> [APPLY WHAT YOU READ]
A) In the post below, what year was Word Made Flesh published?
B) Please quote the post below between "However, each successive" and "and comic books.", inclusive.
[[ SOURCE DOCUMENT open ]]
RARA-AVIS: Jack O'Connell's The Resurrectionist, long post

From: DJ-Anonyme@webtv.net
Date: 28 Mar 2008


I recently looked Jack O'Connell up in the archives and was kind of surprised by how many times I had asked if anyone knew if and when his next book would come out. Ten years after 1998's Word Made Flesh, here The Resurrectionist finally is, another great addition to his Quinsigamond series. I recommend it highly.

That said, it made me think about the idea of "transcending the genre," but not in the way we've talked about it here in the past. Usually we've used the concept to describe books that allegedly "rise above" the usual genre "restrictions" to become something "more than." These are often praised for a writing style so artistic that it calls attention to itself as literary and/or its forefronting of social issues that are supposedly absent from "simple" genre works. As has been noted by Jim and others, there's a fair amount of condescension in play here and I don't think it's a coincidence that it's often slumming literary authors who seek to transcend the genre.

But none of that applies to Jack O'Connell and his books. First of all, O'Connell clearly loves, respects and is very knowledgeable on the genre, even edited an issue of Paradoxa on noir, which was later published in book form (keep meaning to pick that up). So he is condescending to nothing, does not see noir as something lower to condescend to. However, from the very beginning, his series has been something outside the norm of the genre. First of all, his is a series by virtue of setting, not character. While not unprecedented (for example, Dennis Lynd's Buena Costa County mysteries written as John Crowe), but it is rare. And Quinsigamond is no ordinary place. It is a decaying town of empty, rusting factories left by the industries that deserted the town and its people. And O'Connell has increasingly played up the German Expressionist and, here, the related Gothic aspects of the setting.

His first book, Box Nine, is the most orthodox crime novel of the series, with a cop as the main character and a plot based on her going after a drug lord. And while it's a relatively straight narrative, O'Connell is already touching on some weighty concepts on the periphery, using the book's drug, Lingo, to make passing allusions to issues of language and all sorts of posts, structuralism, modernism, etc. I certainly don't mean to imply it becomes a dry text to be trudged through, or even a postmodern narrative to be perplexed by. Not at all, the book works well as a thriller.

However, each successive book has gotten a bit further away from the thriller aspect. O'Connell has certainly not skimped on the entertainment value of his books, has always offered a "good read," but they are no longer simple cops and robbers stories. And each deals with a form of storytelling, radio, movies, and comic books.
[[ SOURCE DOCUMENT closed ]]
[[ RECORDS open ]]
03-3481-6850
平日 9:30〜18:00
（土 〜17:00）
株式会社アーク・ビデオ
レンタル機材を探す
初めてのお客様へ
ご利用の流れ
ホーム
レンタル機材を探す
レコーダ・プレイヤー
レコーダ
[[ RECORDS closed ]]
> [EXERCISE RESPONSES]
A) 1998

B)
However, each successive book has gotten a bit further away from the thriller aspect. O'Connell has certainly not skimped on the entertainment value of his books, has always offered a "good read," but they are no longer simple cops and robbers stories. And each deals with a form of storytelling, radio, movies, and comic books.